**Problem statement**
Below are some records. Copy every line in them that holds "Stuur".
==== Data extract
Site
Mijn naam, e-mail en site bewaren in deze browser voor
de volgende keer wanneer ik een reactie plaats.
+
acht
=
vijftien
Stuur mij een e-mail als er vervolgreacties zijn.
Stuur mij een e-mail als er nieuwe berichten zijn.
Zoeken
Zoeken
========
**Solved exercise**
Stuur mij een e-mail als er vervolgreacties zijn.
Stuur mij een e-mail als er nieuwe berichten zijn.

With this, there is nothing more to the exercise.